**PAGE EXCERPT**
+++
Do We Invent or Discover?

In Search of the Origin of Creativity

All “creatives” live in terror of not being creative. I am one of those creatives, an architect. For the last one hundred years, the century described as “Modernist,” architects were told that beauty is created via a defined “canon,” a theology of applied aesthetics. If you controlled any design’s architect-defined distillations of form, surface and space, you were creative. And, indeed, beauty was revealed in that human-defined canon — Maya Lin’s Vietnam Wall, Eero Saarinen’s TWA Terminal, le Corbusier’s Ronchamp Chapel, and thousands more canon-compliant buildings impart the thrill we all have when we encounter beauty.

But what if beauty was always there, and we just happen to perceive it? What if the only perceivers of beauty, us humans, cannot create it, but reveal it? I help to make buildings, and that involves finding beauty in them, so the origin story of beauty has a personal meaning.

But the beauty that is found in the encounters that instantly thrill us is within every one of us. We are all “creatives” if creativity is simply seeing what is before us. To me the words of the Jewish existentialist Martin Buber, “All actual life is encounter,” crystalizes the reality of a world that we do not create, but discover.

The daunting truth for creatives is that discovery cannot be controlled by us. We humans all want to control our lives; we want to create. And we do. We build automobiles, televisions, artificial intelligence. But our genius is in the adaptation of what we encounter: what we were given by God. When we confront our inevitable inability to box with God, each of us becomes brother Fredo Corleone in The Godfather, declaring “I’m smart too!” My tribe, the creatives, are just the Fredo found in every human, hoping to justify ourselves by creation of what we think we can control.

But if we could create beauty, then every painting, poem, or beef stroganoff would induce the gush we feel when we encounter a baby, or a sunrise. No, we do not create the stroganoff — we combine the meat, sour crème, and just a little salt and cook it at the right temperature (none of which we invented). But we try.
+++
**RECORDED INFORMATION**
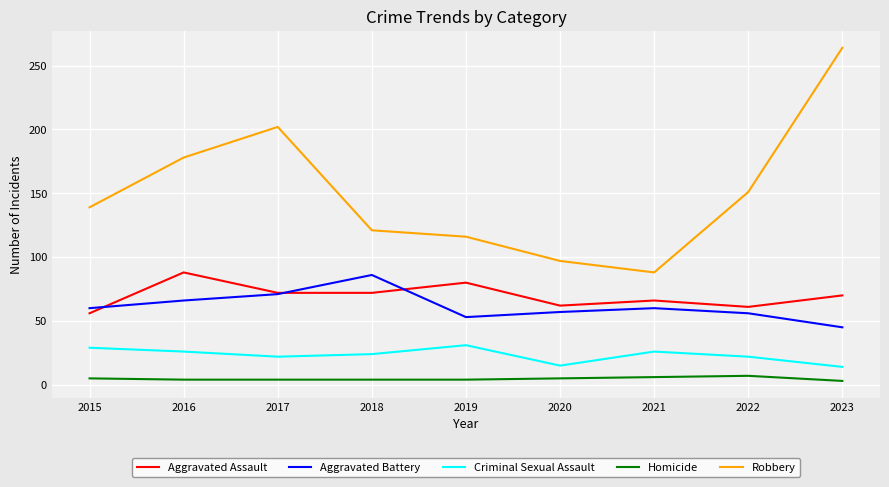

At which category is the sum across all series the highest?

2023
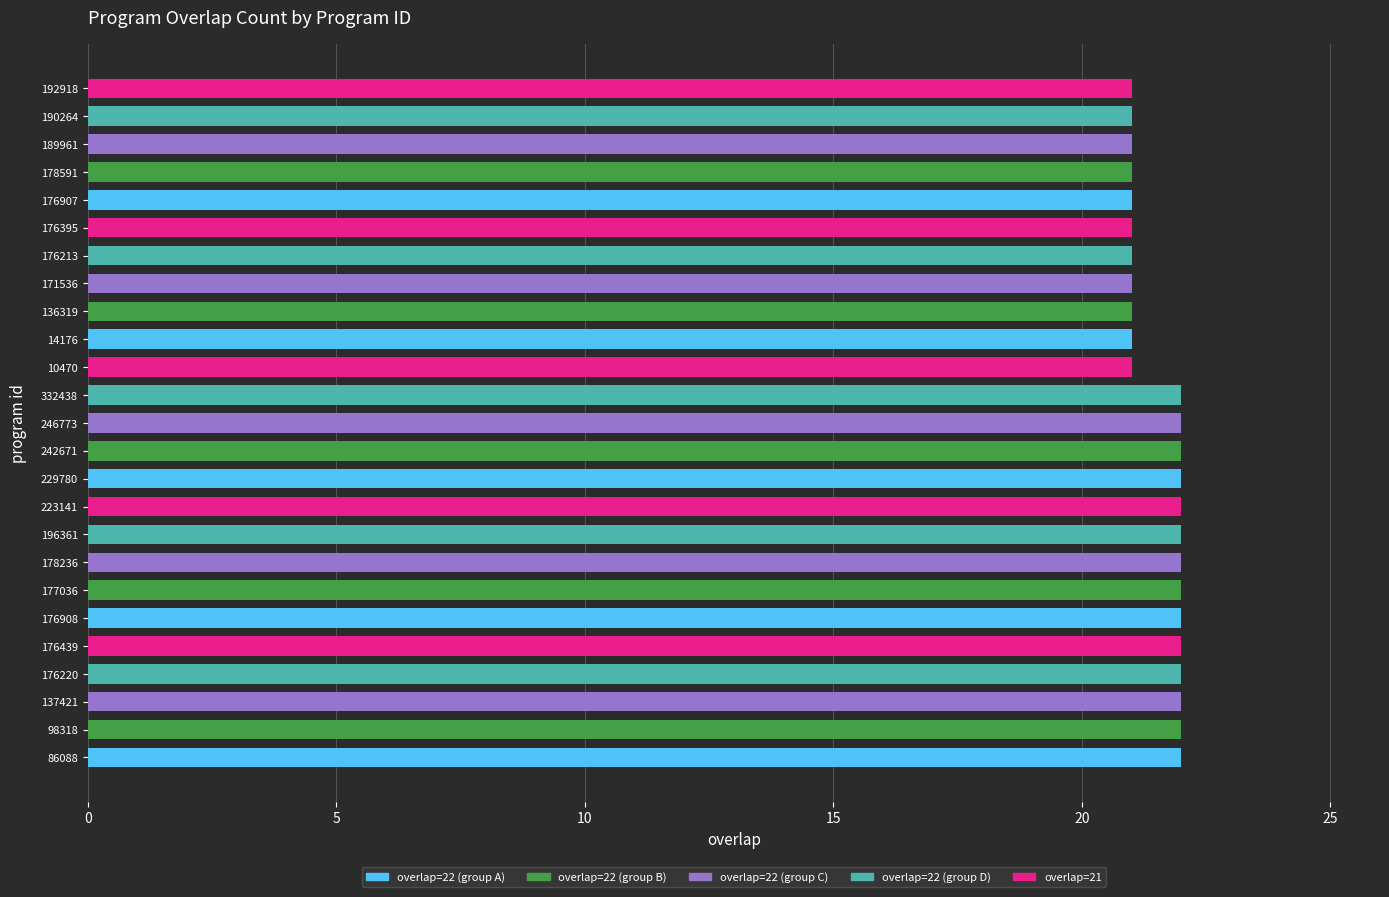

What is the sum of all values?

539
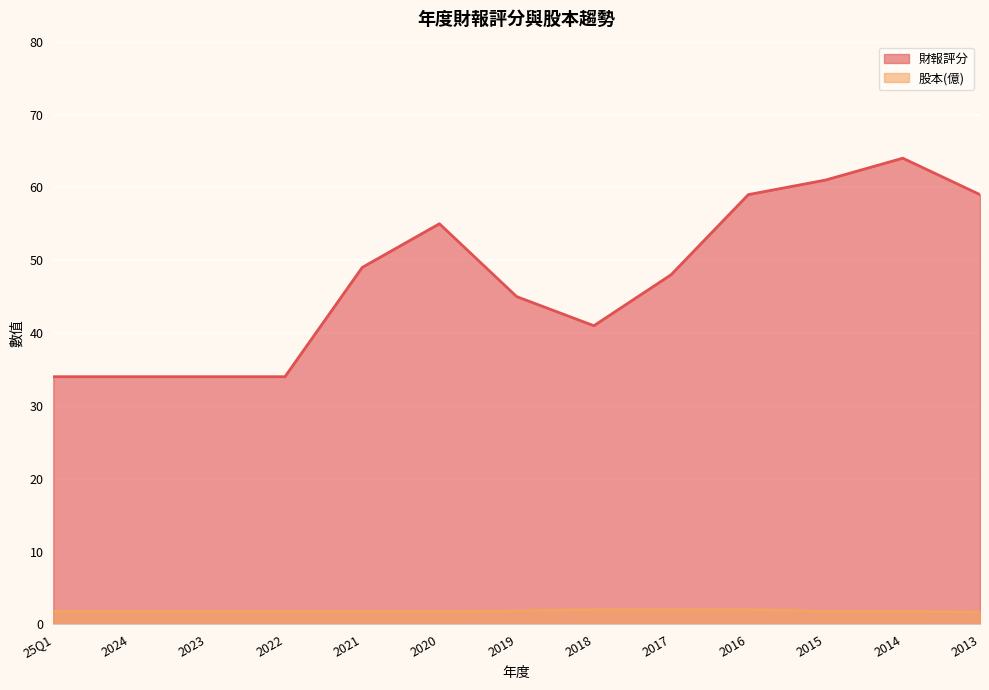

What is the sum of the 財報評分 values at 2024 and 2016?

93.0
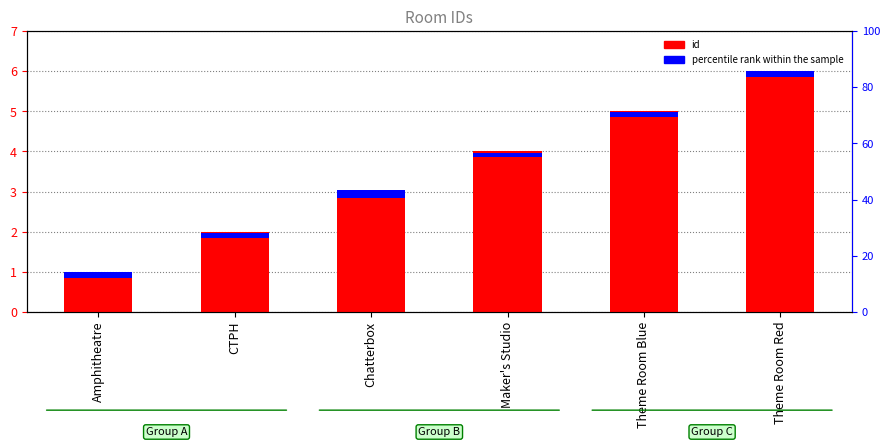

Reading right to left, list all the values displayed in this chart.

id: Theme Room Red=6.0	Theme Room Blue=5.0	Maker's Studio=4.0	Chatterbox=3.0	CTPH=2.0	Amphitheatre=1.0
percentile rank within the sample: Theme Room Red=0.2	Theme Room Blue=0.1	Maker's Studio=0.1	Chatterbox=0.2	CTPH=0.1	Amphitheatre=0.2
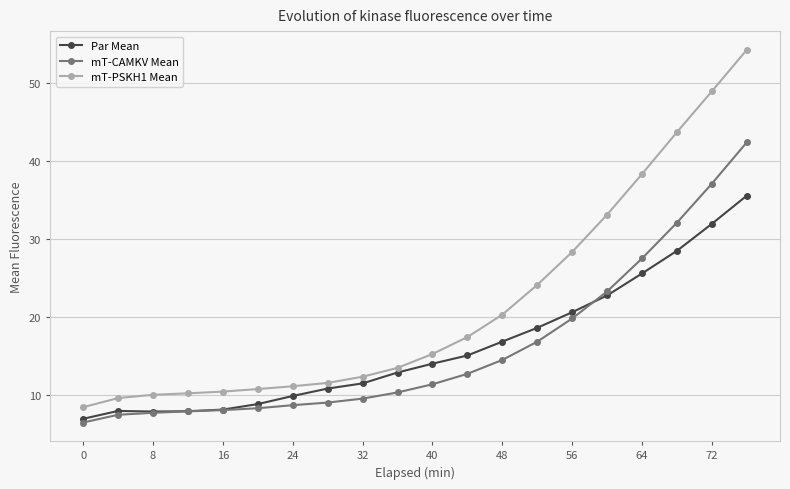

True or false: mT-CAMKV Mean and mT-PSKH1 Mean cross at least once.

False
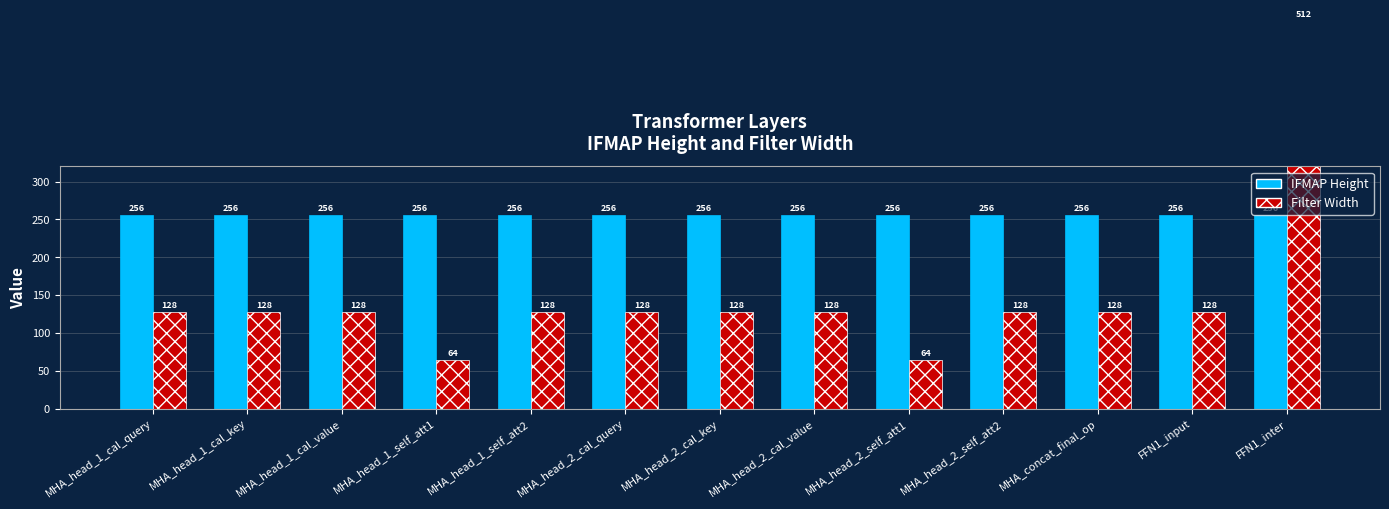

Is the value of IFMAP Height at MHA_head_1_self_att1 greater than the value of Filter Width at MHA_head_1_cal_query?

Yes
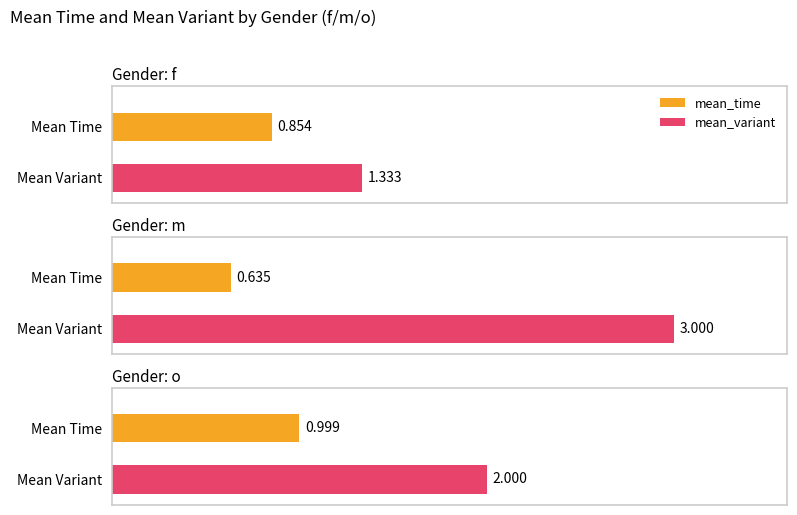

At how many categories does at least one series exceed 1?

3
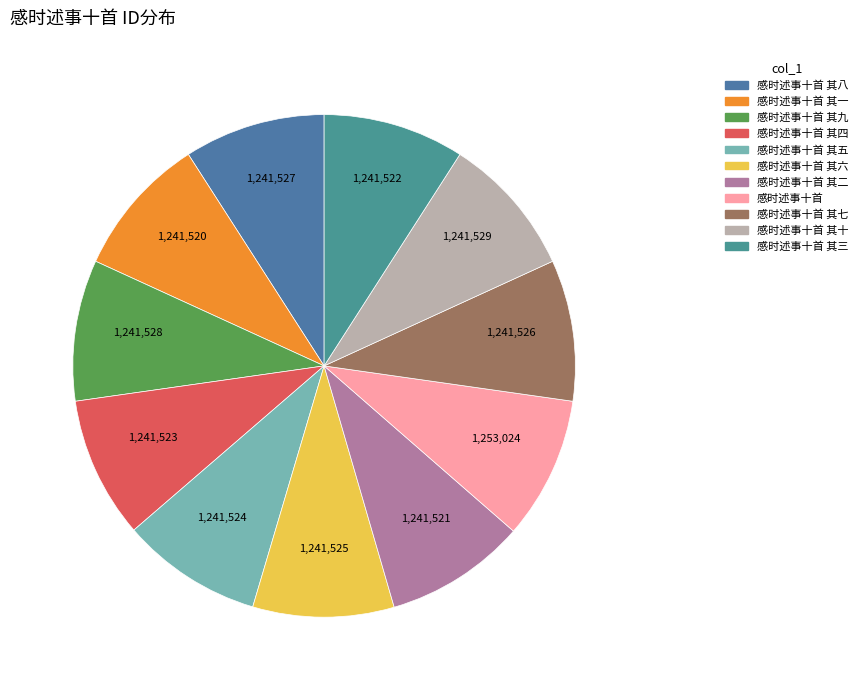

What percentage is the 感时述事十首 其六 slice, to the nearest percent?

9%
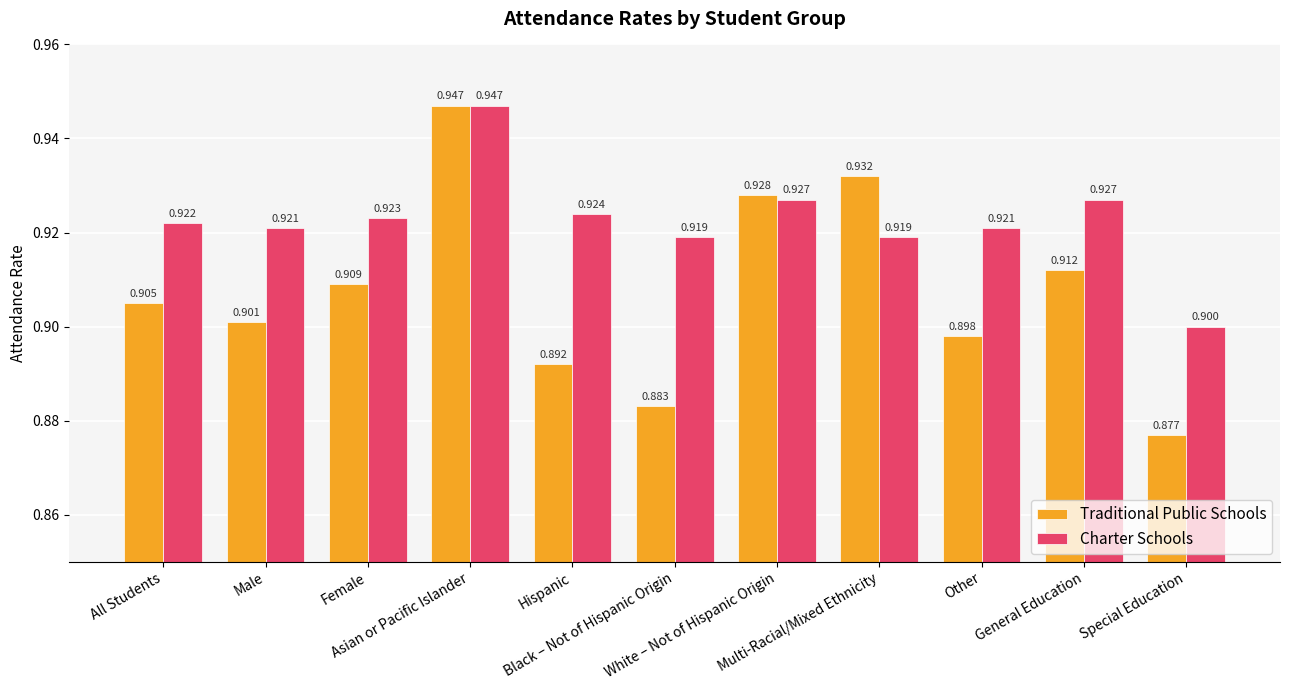

What is the total value across all series at Special Education?

1.8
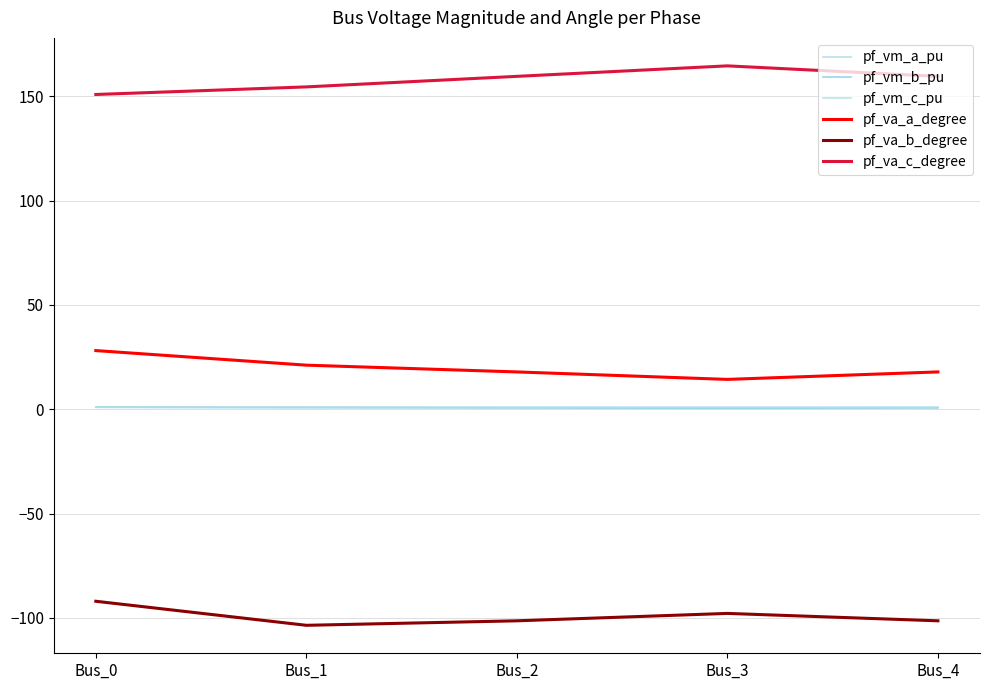

Where is the first local minimum for pf_vm_b_pu?

Bus_3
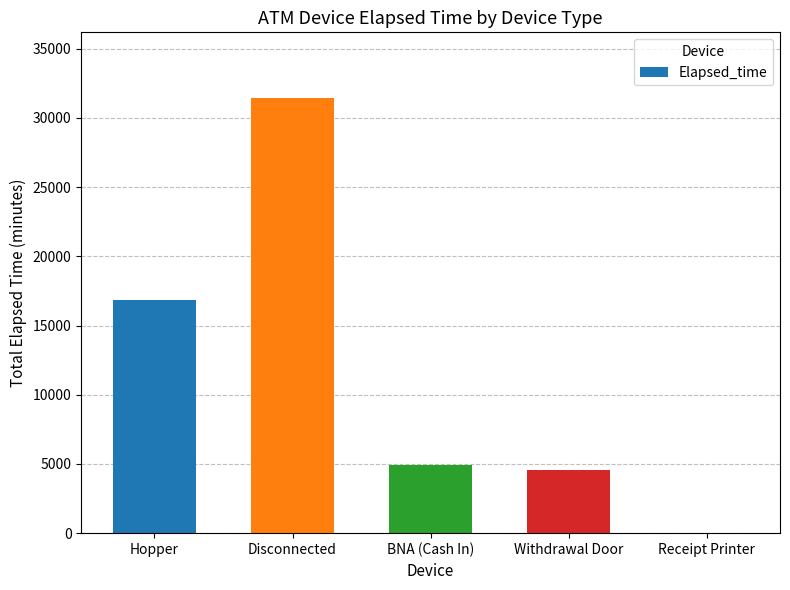

Reading left to right, transcribe all the data shown in this chart.

Hopper=16815	Disconnected=31460	BNA (Cash In)=4935	Withdrawal Door=4545	Receipt Printer=0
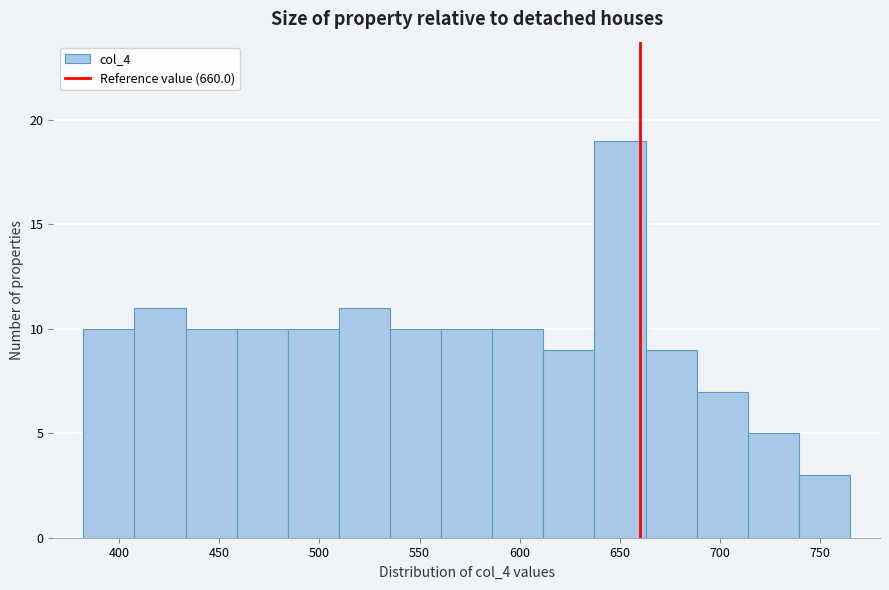

What is the height of the bar covering 510 to 535 on the x-axis? Neither the bar edges nor the heights are printed on the chart, so give them approximately, as read against the axes.

11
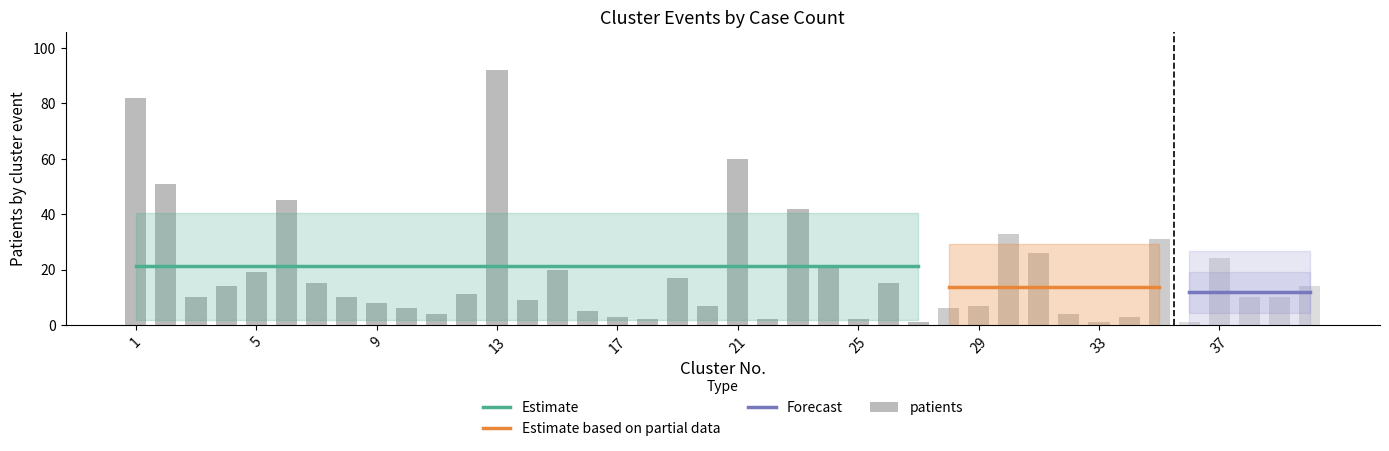

Rank the categories by value from lowest to highest.

27, 33, 36, 18, 22, 25, 17, 34, 11, 32, 16, 10, 28, 20, 29, 9, 14, 3, 8, 38, 39, 12, 4, 40, 7, 26, 19, 5, 15, 24, 37, 31, 35, 30, 23, 6, 2, 21, 1, 13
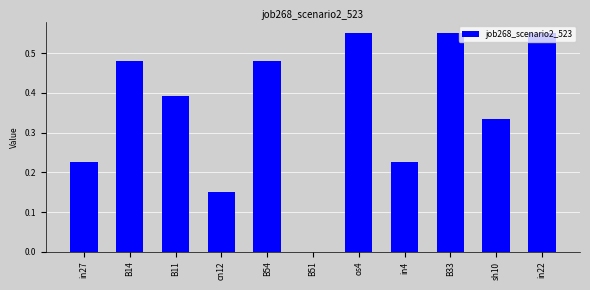

What is the sum of the values at os4 and B33?

1.1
+++
**TASKS**
(1) Copy the passage of the essay on creativity from "But what if" to "a personal meaning.".
(2) In the essay on creativity, what profession does the writer have?
(3) List every building the essay on creativity names as a canon-compliant example of beauty.
Use only the essay on creativity, not the records.

**RESULTS OF THE EXERCISE**
(1)
But what if beauty was always there, and we just happen to perceive it? What if the only perceivers of beauty, us humans, cannot create it, but reveal it? I help to make buildings, and that involves finding beauty in them, so the origin story of beauty has a personal meaning.

(2) The writer is an architect.

(3)
- Maya Lin's Vietnam Wall
- Eero Saarinen's TWA Terminal
- le Corbusier's Ronchamp Chapel